Chanch is a village in Molekhal (Salt) tehsil of Almora district in the Indian state of Uttarakhand.
Chanch is at 16.7 km distance from tehsil Molekhal, which too is small market. It is 180.8 km distant from its district main city Almora.

The Chanch village has population of 270 of which 120 are males while 150 are females as per Population Census 2011. In Chanch village population of children with age 0-6 is 32 which makes up 11.85% of total population of village.
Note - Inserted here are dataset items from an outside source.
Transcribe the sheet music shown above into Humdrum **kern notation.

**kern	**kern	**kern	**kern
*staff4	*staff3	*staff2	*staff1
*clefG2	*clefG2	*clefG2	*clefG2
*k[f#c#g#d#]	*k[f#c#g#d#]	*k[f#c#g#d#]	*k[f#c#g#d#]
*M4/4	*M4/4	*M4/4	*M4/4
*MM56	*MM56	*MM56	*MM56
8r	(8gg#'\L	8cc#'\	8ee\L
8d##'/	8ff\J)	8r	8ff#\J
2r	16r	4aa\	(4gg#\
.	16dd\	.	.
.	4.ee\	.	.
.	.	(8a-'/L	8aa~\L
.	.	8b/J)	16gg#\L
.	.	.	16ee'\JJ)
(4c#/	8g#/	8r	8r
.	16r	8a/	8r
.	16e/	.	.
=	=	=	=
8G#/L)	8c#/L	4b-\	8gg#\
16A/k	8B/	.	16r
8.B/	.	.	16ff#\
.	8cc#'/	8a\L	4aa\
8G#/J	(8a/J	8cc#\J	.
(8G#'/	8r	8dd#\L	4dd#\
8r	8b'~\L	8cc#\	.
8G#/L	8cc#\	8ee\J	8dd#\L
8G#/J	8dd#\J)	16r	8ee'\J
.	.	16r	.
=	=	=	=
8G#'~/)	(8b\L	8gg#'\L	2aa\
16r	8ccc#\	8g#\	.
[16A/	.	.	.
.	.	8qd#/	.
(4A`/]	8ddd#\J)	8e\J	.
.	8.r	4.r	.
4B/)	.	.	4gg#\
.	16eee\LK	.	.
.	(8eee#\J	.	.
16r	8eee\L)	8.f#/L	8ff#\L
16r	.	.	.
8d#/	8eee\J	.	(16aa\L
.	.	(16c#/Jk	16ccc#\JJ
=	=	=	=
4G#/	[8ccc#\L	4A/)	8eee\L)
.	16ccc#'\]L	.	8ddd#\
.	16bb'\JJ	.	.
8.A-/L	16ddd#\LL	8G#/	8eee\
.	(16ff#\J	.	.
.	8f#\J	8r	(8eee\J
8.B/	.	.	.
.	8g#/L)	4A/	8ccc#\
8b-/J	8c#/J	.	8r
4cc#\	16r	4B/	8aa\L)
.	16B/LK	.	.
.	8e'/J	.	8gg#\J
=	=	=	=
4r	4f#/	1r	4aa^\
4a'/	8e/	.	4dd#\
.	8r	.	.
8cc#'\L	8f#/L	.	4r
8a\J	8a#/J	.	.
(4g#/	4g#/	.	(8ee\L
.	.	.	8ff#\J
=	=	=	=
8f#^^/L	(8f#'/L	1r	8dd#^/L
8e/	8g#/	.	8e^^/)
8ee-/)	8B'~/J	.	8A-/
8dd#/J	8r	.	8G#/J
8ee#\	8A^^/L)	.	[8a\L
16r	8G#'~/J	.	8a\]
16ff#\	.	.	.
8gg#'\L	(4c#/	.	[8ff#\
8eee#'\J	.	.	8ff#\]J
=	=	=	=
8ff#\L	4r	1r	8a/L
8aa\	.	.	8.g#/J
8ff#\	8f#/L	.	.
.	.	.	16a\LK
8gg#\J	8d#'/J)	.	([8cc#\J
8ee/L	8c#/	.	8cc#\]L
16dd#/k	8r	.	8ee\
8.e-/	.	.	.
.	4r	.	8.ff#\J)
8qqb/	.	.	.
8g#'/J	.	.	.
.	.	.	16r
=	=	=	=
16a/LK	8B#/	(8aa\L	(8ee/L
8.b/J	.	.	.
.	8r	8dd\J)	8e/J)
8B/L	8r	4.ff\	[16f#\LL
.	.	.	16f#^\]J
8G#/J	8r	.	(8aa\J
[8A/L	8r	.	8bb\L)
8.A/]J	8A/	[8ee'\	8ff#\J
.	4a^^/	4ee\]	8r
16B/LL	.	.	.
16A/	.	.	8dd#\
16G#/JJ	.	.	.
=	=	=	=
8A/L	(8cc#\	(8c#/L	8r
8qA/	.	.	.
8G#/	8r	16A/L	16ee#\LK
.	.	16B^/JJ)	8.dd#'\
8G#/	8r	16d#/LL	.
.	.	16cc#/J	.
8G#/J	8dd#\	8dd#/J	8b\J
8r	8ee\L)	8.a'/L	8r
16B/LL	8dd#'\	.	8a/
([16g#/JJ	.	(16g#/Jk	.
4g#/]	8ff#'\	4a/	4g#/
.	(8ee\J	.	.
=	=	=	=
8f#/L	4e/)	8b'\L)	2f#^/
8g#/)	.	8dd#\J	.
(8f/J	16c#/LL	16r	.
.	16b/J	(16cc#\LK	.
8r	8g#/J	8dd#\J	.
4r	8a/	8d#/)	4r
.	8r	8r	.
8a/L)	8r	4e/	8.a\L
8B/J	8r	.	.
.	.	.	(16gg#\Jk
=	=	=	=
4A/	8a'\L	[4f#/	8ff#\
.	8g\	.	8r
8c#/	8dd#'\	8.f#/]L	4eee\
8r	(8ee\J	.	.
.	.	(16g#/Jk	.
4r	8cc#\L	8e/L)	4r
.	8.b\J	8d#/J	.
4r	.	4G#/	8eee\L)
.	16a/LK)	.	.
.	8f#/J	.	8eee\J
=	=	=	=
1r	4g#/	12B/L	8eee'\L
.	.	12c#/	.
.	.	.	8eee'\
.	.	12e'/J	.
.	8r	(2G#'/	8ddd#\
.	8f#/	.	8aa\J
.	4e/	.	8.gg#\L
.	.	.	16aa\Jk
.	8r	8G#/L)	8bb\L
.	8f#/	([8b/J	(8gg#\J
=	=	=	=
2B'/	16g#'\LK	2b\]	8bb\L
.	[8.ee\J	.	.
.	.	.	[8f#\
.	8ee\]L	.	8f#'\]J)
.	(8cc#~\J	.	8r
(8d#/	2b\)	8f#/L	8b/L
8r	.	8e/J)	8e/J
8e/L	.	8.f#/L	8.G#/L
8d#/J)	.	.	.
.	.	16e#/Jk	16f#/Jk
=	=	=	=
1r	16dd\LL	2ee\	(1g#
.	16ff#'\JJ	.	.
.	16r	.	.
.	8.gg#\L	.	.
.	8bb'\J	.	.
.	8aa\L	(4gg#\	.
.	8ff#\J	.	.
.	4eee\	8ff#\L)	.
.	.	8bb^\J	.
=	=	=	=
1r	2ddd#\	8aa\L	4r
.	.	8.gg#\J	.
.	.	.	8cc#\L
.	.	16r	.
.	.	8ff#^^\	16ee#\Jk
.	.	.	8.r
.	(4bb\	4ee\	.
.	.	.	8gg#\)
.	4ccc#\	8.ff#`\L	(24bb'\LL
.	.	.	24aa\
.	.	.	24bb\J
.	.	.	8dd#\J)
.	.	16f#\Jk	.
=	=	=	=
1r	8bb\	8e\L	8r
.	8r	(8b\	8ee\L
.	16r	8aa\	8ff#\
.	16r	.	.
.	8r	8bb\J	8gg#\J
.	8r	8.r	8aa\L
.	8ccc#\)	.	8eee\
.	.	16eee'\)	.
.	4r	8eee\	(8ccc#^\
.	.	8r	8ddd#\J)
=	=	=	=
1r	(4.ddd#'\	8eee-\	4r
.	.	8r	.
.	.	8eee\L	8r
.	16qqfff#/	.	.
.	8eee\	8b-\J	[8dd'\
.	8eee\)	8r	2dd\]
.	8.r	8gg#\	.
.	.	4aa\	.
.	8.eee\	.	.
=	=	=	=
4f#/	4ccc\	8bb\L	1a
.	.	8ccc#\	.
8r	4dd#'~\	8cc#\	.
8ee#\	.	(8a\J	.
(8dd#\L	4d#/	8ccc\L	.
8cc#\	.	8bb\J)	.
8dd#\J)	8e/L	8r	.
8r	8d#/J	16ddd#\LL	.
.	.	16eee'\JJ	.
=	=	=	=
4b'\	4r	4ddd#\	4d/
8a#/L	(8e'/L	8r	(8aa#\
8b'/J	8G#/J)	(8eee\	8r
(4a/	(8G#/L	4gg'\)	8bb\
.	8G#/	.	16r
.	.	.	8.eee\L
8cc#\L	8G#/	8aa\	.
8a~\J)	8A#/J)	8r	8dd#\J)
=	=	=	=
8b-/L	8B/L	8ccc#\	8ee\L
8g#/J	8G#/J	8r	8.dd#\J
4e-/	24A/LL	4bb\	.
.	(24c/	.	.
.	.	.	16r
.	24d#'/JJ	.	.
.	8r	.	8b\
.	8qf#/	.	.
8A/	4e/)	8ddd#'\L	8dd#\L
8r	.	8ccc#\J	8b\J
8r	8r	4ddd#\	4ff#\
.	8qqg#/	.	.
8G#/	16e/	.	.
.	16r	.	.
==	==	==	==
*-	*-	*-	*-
Average Sex Ratio of Chanch village is 1381 which is much higher than Uttarakhand state average of 963. Child Sex Ratio for the Chanch as per census is 882, lower than Uttarakhand average of 890.

Though the village boasts of producing engineers, doctors, lawyers, writers, teachers and businessmen, Chanch village has lower literacy rate compared to Uttarakhand. In 2011, literacy rate of Chanch village was 74.37% compared to 78.82% of Uttarakhand. In Chanch Male literacy stands at 93.20% while female literacy rate was 60.00%.

Demographically, there are only two castes in this village, Brahmins  and Scheduled Castes. Schedule Caste (SC) constitutes 18.89% of total population in Chanch village. The gram-panchayat of Chanch has developed very good forests in three directions of the village, which provide fodder, fuel, and fresh air.

With the composite efforts of Devidutt Jukundia, Bachiram Kaini, Gangadutt Kaini, Gangadutt Garhkoti, Durgadutt Isral, etc., the people of the earlier generations, who were migrant workers in Delhi, formed a socio-religious organization by the name of "Shree Dharm Seva Society Chanch" established in Delhi in the year 1946. This organization is still continuing with the zeal of the new generation and carrying out social activities and annual get together.

Chanch Mahotsav is an annual get together cultural event organized by village people's with help of an active youth group Nav Yuvak Mangal Dal, Chanch in every year from 6 to 7 June, this cultural get together events celebrate in village temple.